Зенченко предъявил нашей семье иск. Он требовал уплаты — полтора рубля за гусенка, четыре с полтиной, значит, за всех. «Дешево отделаетесь…» — сказал. Но денег таких не было. Предстояло в счет иска сорок пять дней боронить, пахать и молотить на кулака. Или он грозился отнять у нас единственную коровенку. Первый раз я видел мать плачущей…
«За что мне это? — жаловалась сквозь слезы. — За какие грехи перед богом?..»
Лучше бы уж отколотила…
«Мама, — сказал я, — не плачь. Все отработаю!»
Сказал это и почувствовал, что силы во мне прибавилось.
Я нанялся к Зенченке в работники, в батраки на весь сезон. Он меня сразу впряг в самые тяжелые мужицкие дела.
В то лето появились плуги с дышлом. Я ходил за плугом по полю, то поднимался в гору, то спускался к оврагу, двигался взад и вперед, прибавляя борозду за бороздой. Менялись тени от солнца, росли, перемещались, становились меньше, а я все ходил и ходил, рубашка из белой делалась пепельно-серой, я заглатывал стекавший со лба соленый пот, ноги, руки, плечи — все деревенело.
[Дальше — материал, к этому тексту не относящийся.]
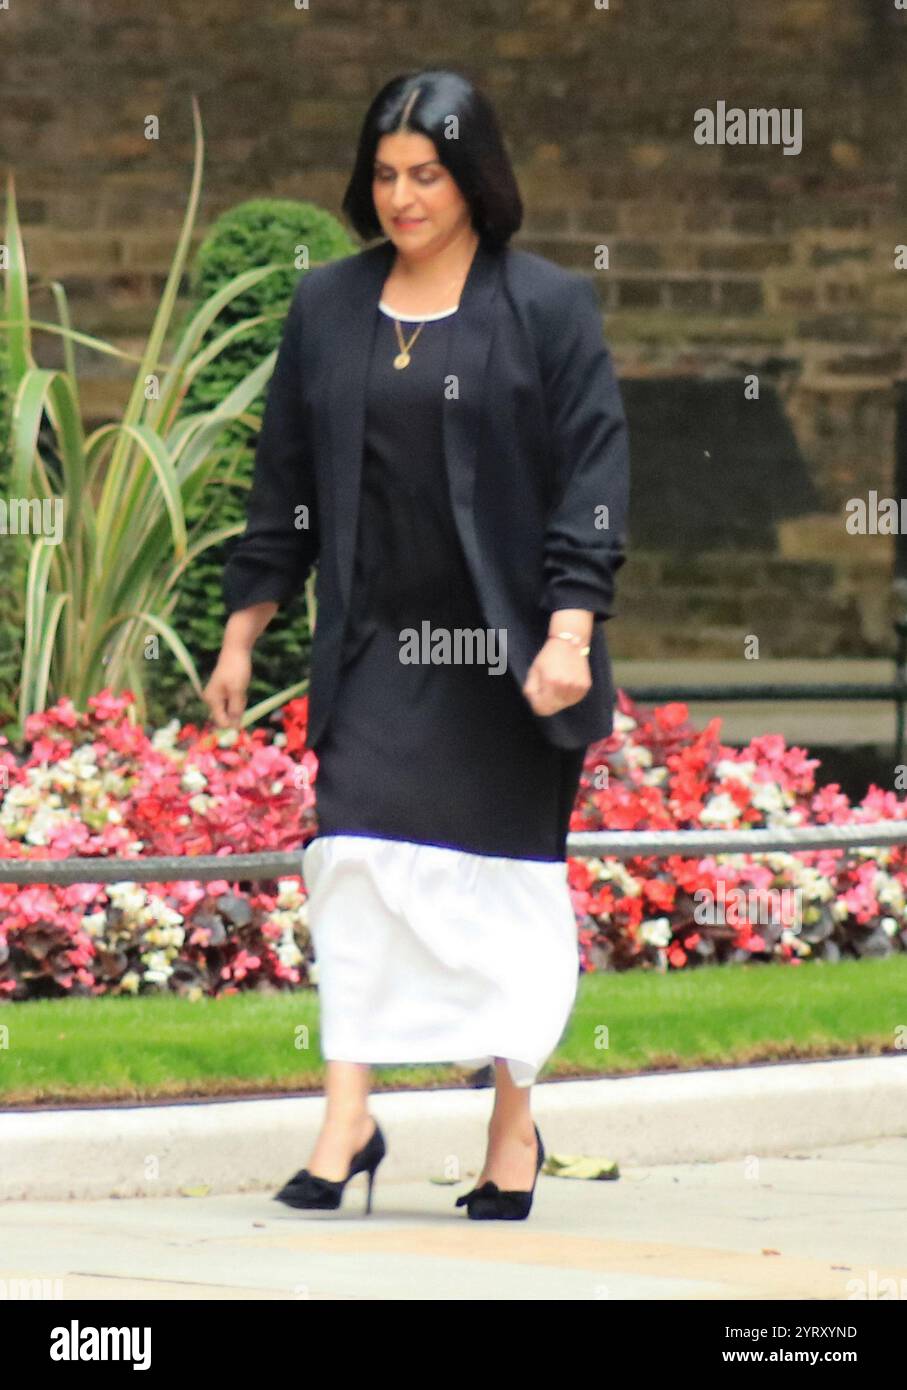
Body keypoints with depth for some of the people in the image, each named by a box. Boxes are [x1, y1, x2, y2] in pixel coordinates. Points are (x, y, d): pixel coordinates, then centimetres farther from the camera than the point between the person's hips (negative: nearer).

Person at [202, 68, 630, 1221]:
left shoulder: (549, 307, -3)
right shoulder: (327, 307, 8)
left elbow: (592, 472, -7)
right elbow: (285, 479, 13)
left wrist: (570, 628, -17)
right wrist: (243, 630, 10)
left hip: (506, 650, -3)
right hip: (379, 642, 3)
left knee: (506, 880, 4)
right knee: (356, 859, -9)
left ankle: (514, 1129, 16)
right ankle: (347, 1120, -10)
А Зенченко лежал в кустах, сосал трубку и приговаривал:
«А ну-ка еще одну бороздку, малец… И еще одну…»
Земля была рыхлая, пахучая. К вечеру я пьянел от работы и запахов земли, шел домой покачиваясь, ничего не видел, ничего не слышал и ничего не понимал. А ночью снились плуги, они громоздились друг на друга, и этот столб из плугов доставал до туч, разгонял их, лез выше, закрывал солнце, ложилась темь, плуги качались, скрипя, в темноте, вот-вот вся эта пирамида развалится, и самый верхний плуг заговаривал неожиданно басом, голосом Зенченко: «А ну-ка еще одну бороздку…» Я просыпался — рассветало, запевали петухи, нужно было спешить в поле.